Halliwells LLP
- Headquarters: Manchester, United Kingdom
- No. of offices: Four
- No. of lawyers: 372 (2010)
- No. of employees: 848 (2010)
- Major practice areas: General practice
- Revenue: £67 million (2010)
- Date founded: 2004
- Company type: Limited liability partnership
- Dissolved: 20 July 2010

= Halliwells =

Halliwells LLP was an English law firm practising from offices in Manchester, London, Liverpool and Sheffield, with 116 partners and around 850 employees. The LLP was established in 2004 to take over the practice of Halliwell Landau. Key individuals involved in its management were senior partner Alec Craig and managing partner (then executive chairman) Ian Austin, London office head Clive Garston, Liverpool office head and then managing partner Jonathan Brown, and Sheffield office head Suzanne Liversidge.

==Insolvency==
On 20 July 2010, the High Court made an order putting Halliwells into administration. Dermot Power and Shay Bannon of BDO LLP were appointed administrators. Halliwells' practice was sold as a pre-packaged insolvency to four other firms: Hill Dickinson, Barlow Lyde & Gilbert, Gateley, and Kennedys.
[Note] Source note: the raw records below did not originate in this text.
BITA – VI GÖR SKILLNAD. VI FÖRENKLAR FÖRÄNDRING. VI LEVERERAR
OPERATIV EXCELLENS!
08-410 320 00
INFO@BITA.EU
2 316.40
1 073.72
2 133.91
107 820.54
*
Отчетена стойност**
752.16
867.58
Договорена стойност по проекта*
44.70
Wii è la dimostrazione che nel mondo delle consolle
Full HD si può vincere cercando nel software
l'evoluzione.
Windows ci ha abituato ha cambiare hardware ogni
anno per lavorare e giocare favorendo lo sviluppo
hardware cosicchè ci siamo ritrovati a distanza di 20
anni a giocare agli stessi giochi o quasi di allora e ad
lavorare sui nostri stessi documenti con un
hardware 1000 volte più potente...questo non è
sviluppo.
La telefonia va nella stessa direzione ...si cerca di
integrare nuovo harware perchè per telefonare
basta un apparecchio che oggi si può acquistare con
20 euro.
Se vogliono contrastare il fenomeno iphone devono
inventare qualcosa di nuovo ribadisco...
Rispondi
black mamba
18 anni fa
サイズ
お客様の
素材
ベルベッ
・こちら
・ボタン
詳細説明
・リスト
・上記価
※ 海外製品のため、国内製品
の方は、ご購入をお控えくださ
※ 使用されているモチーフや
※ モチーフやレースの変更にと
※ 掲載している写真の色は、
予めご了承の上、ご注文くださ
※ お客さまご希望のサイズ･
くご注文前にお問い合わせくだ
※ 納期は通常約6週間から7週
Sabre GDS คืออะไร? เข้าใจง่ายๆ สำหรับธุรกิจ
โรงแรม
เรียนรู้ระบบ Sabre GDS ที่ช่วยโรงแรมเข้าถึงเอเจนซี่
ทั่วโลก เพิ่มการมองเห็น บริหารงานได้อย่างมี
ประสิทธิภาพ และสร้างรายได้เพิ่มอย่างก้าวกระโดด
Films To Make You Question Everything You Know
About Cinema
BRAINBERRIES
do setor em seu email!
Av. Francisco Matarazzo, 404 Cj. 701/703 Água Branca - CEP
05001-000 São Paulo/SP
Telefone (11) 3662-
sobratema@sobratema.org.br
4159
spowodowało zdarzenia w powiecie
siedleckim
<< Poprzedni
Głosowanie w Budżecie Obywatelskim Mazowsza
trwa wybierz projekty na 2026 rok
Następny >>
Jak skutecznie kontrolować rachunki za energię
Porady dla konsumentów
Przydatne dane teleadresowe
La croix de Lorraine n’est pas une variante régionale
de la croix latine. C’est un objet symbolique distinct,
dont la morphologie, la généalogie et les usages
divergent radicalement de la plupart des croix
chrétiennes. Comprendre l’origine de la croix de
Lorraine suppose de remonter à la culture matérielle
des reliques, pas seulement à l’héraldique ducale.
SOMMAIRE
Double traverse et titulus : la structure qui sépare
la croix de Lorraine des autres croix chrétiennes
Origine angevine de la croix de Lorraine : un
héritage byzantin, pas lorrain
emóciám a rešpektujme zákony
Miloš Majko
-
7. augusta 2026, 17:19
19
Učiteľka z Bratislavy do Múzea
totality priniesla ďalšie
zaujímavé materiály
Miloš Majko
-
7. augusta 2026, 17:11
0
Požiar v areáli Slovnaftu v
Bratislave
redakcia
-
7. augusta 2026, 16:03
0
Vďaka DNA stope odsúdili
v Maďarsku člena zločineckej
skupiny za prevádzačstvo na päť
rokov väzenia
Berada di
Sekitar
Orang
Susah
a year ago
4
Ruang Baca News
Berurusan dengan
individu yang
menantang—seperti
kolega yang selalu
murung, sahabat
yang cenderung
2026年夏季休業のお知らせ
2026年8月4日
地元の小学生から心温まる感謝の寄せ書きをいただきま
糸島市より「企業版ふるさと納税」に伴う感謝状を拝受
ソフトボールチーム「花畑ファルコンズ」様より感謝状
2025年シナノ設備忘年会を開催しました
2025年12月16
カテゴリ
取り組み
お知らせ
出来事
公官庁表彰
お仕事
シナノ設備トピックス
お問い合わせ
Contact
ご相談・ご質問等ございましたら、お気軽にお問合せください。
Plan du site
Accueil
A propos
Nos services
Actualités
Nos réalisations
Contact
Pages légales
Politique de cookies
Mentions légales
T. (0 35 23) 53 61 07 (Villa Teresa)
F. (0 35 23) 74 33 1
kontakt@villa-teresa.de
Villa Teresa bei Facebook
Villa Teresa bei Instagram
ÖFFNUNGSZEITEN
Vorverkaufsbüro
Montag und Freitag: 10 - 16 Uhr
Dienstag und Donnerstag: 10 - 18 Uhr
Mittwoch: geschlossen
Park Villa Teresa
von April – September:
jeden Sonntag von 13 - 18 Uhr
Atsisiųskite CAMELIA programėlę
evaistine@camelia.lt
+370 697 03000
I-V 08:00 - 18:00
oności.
At the time, this was the largest English law firm to go into administration.

The administrators initially blamed market conditions and high rents for the firm's failure. An additional factor behind the firm's failure was a property transaction connected to Halliwells' decision to become an anchor tenant in the Spinningfields business development in Manchester. The firm received a reverse premium of £20 million from the landlord, which was shared between the firm's 32 equity partners, who each took between £250,000 and £1 million. This was kept secret from the junior partners. The administrators have sued the 32 recipients and have alleged that Halliwells’ equity partners altered the minutes of a meeting about the reverse premium before passing them on to the rest of the firm. There has been an attempt to resolve the dispute by mediation. Ian Austin and Suzanne Liversidge have each spoken publicly about Halliwells' failure and denied any personal responsibility.

In March 2012, 36 of the former junior partners who were not told about the reverse premium threatened to sue the 32 equity partners who took the £20 million.